:: Aim of the exercise ::
Nothing but the lines holding the string "Image" should appear in the answer. Copy them from the entries.

:: Input data ::
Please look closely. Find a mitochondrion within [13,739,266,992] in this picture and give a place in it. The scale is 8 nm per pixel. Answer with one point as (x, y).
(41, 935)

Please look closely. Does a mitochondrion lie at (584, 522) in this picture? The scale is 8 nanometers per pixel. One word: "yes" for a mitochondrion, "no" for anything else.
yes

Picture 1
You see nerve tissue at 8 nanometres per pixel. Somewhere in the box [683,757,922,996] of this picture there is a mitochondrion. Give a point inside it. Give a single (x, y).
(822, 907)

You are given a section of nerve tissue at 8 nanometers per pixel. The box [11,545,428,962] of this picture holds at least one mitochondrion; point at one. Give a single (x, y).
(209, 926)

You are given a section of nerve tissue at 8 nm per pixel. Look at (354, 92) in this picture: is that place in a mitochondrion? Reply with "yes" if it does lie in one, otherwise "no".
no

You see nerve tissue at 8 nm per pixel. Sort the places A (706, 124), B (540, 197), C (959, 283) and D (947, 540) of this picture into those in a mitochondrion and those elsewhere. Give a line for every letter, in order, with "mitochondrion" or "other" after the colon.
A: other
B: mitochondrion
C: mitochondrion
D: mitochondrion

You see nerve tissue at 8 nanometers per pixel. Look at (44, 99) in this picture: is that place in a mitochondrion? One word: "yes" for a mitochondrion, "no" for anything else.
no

--

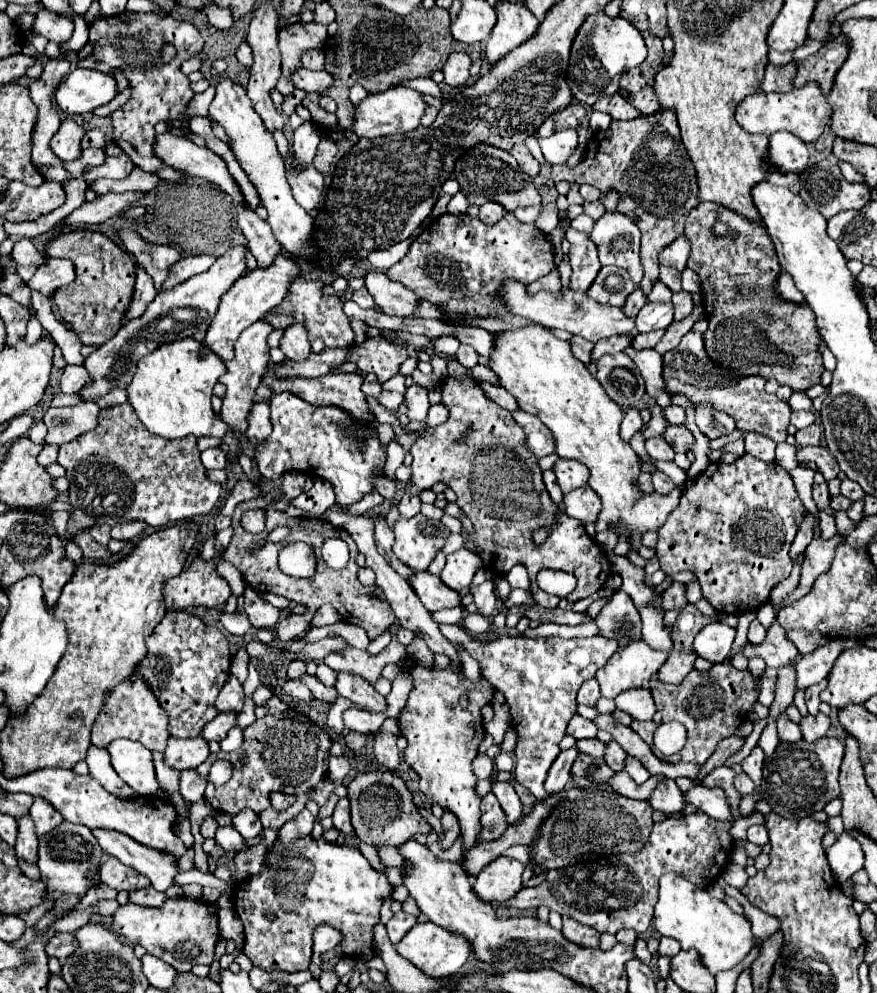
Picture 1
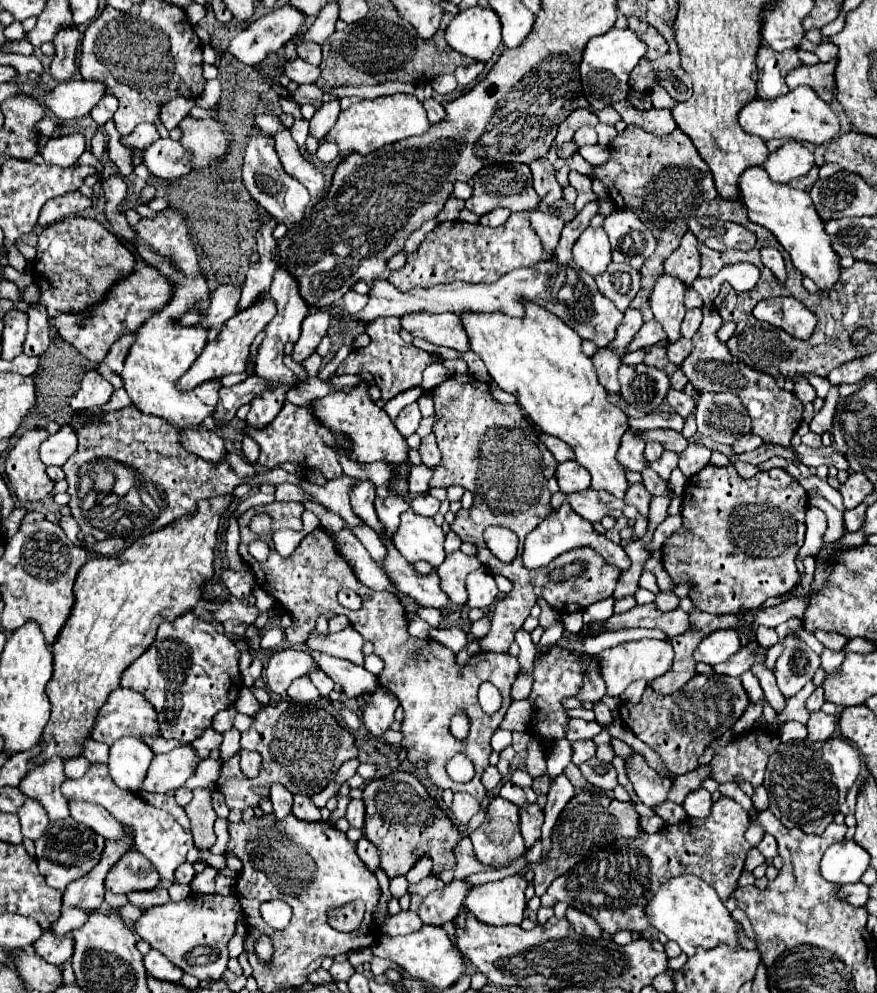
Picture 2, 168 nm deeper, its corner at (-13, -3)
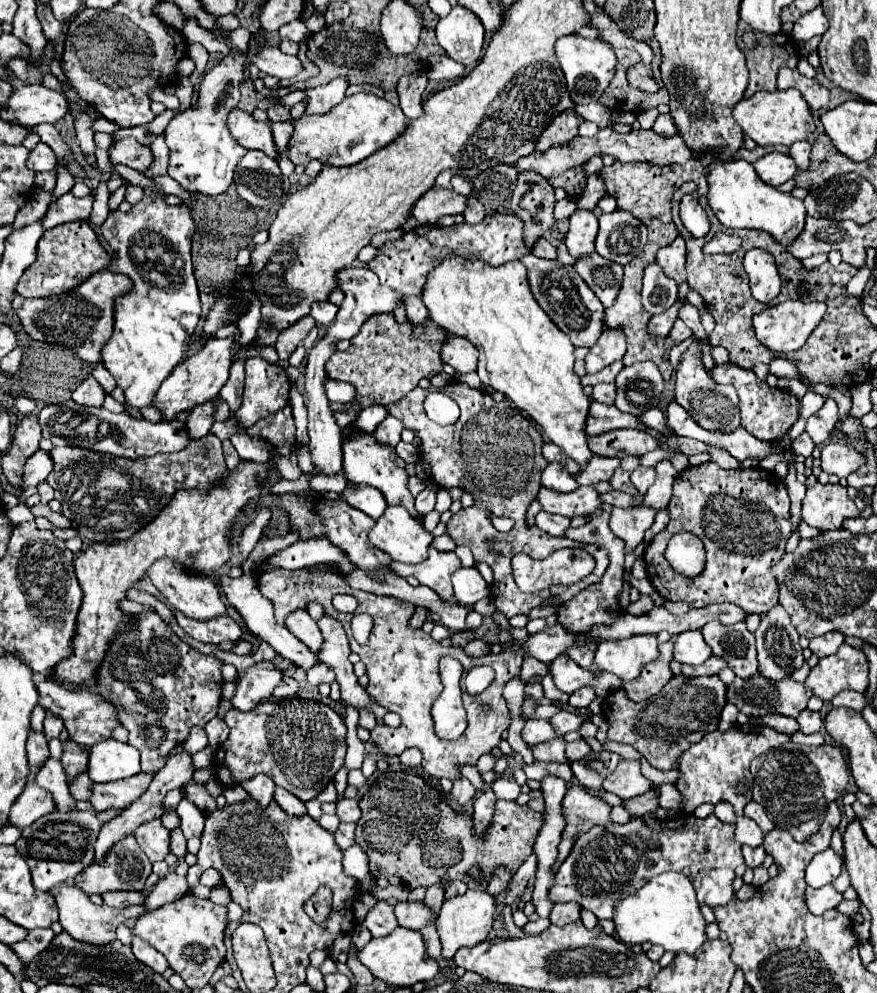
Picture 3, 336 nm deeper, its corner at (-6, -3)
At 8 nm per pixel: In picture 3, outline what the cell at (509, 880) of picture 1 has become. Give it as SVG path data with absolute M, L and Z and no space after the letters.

--

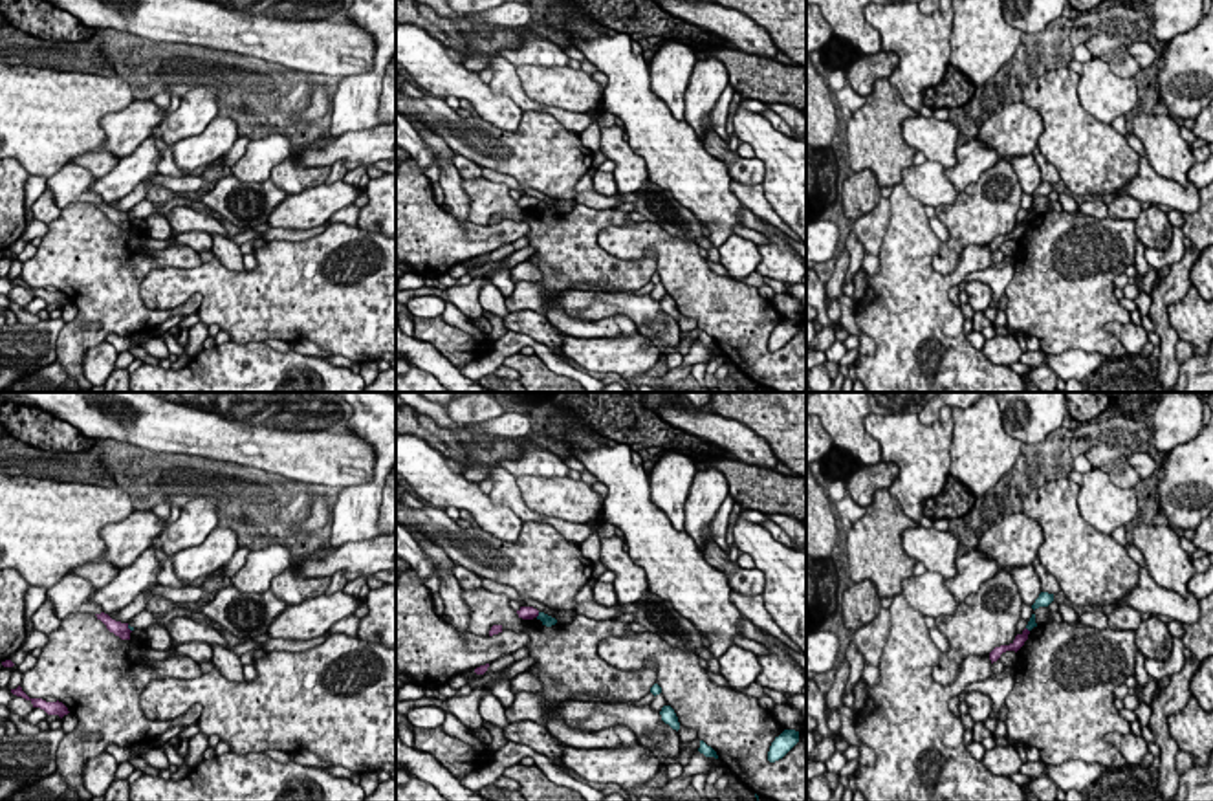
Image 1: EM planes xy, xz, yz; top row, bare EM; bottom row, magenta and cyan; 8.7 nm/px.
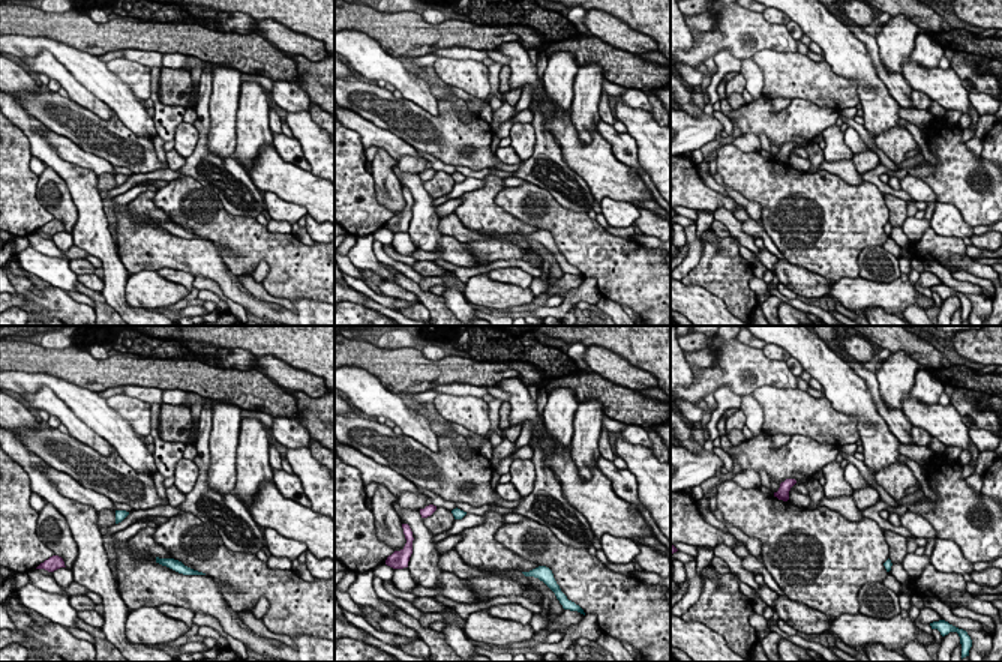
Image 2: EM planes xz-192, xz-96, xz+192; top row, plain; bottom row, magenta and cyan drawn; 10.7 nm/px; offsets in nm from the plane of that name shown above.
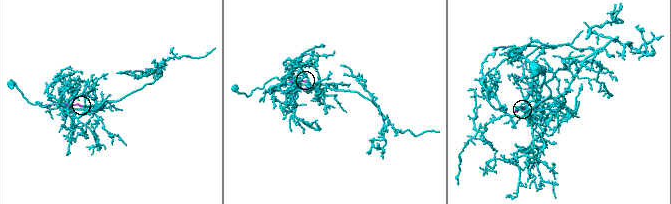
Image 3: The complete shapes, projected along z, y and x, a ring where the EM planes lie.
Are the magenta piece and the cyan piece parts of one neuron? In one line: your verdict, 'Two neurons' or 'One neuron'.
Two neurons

:: Answer box ::
Image 1: EM planes xy, xz, yz; top row, bare EM; bottom row, magenta and cyan; 8.7 nm/px.
Image 2: EM planes xz-192, xz-96, xz+192; top row, plain; bottom row, magenta and cyan drawn; 10.7 nm/px; offsets in nm from the plane of that name shown above.
Image 3: The complete shapes, projected along z, y and x, a ring where the EM planes lie.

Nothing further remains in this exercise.